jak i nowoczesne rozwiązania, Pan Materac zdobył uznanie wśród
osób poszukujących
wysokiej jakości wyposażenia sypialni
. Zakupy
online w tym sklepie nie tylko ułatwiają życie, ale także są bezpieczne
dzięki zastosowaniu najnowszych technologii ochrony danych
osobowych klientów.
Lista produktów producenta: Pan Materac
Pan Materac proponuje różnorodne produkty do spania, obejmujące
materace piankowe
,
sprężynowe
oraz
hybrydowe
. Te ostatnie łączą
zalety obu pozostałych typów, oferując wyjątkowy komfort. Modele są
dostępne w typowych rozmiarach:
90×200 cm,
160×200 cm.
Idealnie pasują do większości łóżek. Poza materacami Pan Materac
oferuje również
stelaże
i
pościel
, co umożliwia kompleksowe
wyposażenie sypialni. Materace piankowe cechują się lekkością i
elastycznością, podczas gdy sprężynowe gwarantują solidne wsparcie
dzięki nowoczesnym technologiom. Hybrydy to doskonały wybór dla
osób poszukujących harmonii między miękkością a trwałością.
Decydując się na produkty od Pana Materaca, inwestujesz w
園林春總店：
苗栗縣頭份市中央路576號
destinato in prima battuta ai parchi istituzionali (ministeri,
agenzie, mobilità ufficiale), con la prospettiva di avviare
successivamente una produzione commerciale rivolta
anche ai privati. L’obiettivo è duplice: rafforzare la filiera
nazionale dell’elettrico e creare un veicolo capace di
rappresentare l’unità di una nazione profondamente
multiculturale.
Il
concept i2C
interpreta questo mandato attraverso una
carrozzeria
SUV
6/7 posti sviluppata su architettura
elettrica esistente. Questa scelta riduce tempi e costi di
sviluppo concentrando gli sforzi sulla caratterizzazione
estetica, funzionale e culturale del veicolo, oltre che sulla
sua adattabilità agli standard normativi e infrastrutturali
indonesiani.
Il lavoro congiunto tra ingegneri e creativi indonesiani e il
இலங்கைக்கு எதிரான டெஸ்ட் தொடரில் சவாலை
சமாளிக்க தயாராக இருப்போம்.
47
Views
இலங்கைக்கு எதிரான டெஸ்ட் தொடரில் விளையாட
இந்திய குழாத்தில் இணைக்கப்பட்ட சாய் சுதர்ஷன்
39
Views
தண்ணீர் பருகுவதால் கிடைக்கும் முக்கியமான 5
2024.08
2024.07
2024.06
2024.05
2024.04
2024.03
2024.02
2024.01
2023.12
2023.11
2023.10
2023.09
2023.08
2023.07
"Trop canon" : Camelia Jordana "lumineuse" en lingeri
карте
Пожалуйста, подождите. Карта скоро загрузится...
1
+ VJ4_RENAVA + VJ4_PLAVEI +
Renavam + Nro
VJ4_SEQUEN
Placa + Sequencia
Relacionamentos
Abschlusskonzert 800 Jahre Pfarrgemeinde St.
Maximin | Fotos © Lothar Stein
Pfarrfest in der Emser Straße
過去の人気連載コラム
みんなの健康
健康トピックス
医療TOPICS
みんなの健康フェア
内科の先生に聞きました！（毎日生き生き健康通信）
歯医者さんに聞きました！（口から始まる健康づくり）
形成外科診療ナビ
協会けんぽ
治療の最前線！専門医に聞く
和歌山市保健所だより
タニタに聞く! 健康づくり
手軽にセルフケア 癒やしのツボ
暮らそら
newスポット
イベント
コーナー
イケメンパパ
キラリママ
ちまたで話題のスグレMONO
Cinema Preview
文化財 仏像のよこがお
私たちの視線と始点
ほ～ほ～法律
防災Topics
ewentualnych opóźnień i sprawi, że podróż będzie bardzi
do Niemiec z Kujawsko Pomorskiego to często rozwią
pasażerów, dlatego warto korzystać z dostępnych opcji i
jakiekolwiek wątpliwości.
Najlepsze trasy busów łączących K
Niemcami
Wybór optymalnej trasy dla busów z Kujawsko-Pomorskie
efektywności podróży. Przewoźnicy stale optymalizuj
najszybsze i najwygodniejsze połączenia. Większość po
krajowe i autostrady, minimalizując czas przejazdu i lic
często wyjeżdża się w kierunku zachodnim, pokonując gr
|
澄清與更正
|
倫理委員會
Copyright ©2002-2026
::::::
» THE PROBLEM: Retype the entries exactly, please. Leave no line out.

» EXPECTED ANSWER:
jak i nowoczesne rozwiązania, Pan Materac zdobył uznanie wśród
osób poszukujących
wysokiej jakości wyposażenia sypialni
. Zakupy
online w tym sklepie nie tylko ułatwiają życie, ale także są bezpieczne
dzięki zastosowaniu najnowszych technologii ochrony danych
osobowych klientów.
Lista produktów producenta: Pan Materac
Pan Materac proponuje różnorodne produkty do spania, obejmujące
materace piankowe
,
sprężynowe
oraz
hybrydowe
. Te ostatnie łączą
zalety obu pozostałych typów, oferując wyjątkowy komfort. Modele są
dostępne w typowych rozmiarach:
90×200 cm,
160×200 cm.
Idealnie pasują do większości łóżek. Poza materacami Pan Materac
oferuje również
stelaże
i
pościel
, co umożliwia kompleksowe
wyposażenie sypialni. Materace piankowe cechują się lekkością i
elastycznością, podczas gdy sprężynowe gwarantują solidne wsparcie
dzięki nowoczesnym technologiom. Hybrydy to doskonały wybór dla
osób poszukujących harmonii między miękkością a trwałością.
Decydując się na produkty od Pana Materaca, inwestujesz w
園林春總店：
苗栗縣頭份市中央路576號
destinato in prima battuta ai parchi istituzionali (ministeri,
agenzie, mobilità ufficiale), con la prospettiva di avviare
successivamente una produzione commerciale rivolta
anche ai privati. L’obiettivo è duplice: rafforzare la filiera
nazionale dell’elettrico e creare un veicolo capace di
rappresentare l’unità di una nazione profondamente
multiculturale.
Il
concept i2C
interpreta questo mandato attraverso una
carrozzeria
SUV
6/7 posti sviluppata su architettura
elettrica esistente. Questa scelta riduce tempi e costi di
sviluppo concentrando gli sforzi sulla caratterizzazione
estetica, funzionale e culturale del veicolo, oltre che sulla
sua adattabilità agli standard normativi e infrastrutturali
indonesiani.
Il lavoro congiunto tra ingegneri e creativi indonesiani e il
இலங்கைக்கு எதிரான டெஸ்ட் தொடரில் சவாலை
சமாளிக்க தயாராக இருப்போம்.
47
Views
இலங்கைக்கு எதிரான டெஸ்ட் தொடரில் விளையாட
இந்திய குழாத்தில் இணைக்கப்பட்ட சாய் சுதர்ஷன்
39
Views
தண்ணீர் பருகுவதால் கிடைக்கும் முக்கியமான 5
2024.08
2024.07
2024.06
2024.05
2024.04
2024.03
2024.02
2024.01
2023.12
2023.11
2023.10
2023.09
2023.08
2023.07
"Trop canon" : Camelia Jordana "lumineuse" en lingeri
карте
Пожалуйста, подождите. Карта скоро загрузится...
1
+ VJ4_RENAVA + VJ4_PLAVEI +
Renavam + Nro
VJ4_SEQUEN
Placa + Sequencia
Relacionamentos
Abschlusskonzert 800 Jahre Pfarrgemeinde St.
Maximin | Fotos © Lothar Stein
Pfarrfest in der Emser Straße
過去の人気連載コラム
みんなの健康
健康トピックス
医療TOPICS
みんなの健康フェア
内科の先生に聞きました！（毎日生き生き健康通信）
歯医者さんに聞きました！（口から始まる健康づくり）
形成外科診療ナビ
協会けんぽ
治療の最前線！専門医に聞く
和歌山市保健所だより
タニタに聞く! 健康づくり
手軽にセルフケア 癒やしのツボ
暮らそら
newスポット
イベント
コーナー
イケメンパパ
キラリママ
ちまたで話題のスグレMONO
Cinema Preview
文化財 仏像のよこがお
私たちの視線と始点
ほ～ほ～法律
防災Topics
ewentualnych opóźnień i sprawi, że podróż będzie bardzi
do Niemiec z Kujawsko Pomorskiego to często rozwią
pasażerów, dlatego warto korzystać z dostępnych opcji i
jakiekolwiek wątpliwości.
Najlepsze trasy busów łączących K
Niemcami
Wybór optymalnej trasy dla busów z Kujawsko-Pomorskie
efektywności podróży. Przewoźnicy stale optymalizuj
najszybsze i najwygodniejsze połączenia. Większość po
krajowe i autostrady, minimalizując czas przejazdu i lic
często wyjeżdża się w kierunku zachodnim, pokonując gr
|
澄清與更正
|
倫理委員會
Copyright ©2002-2026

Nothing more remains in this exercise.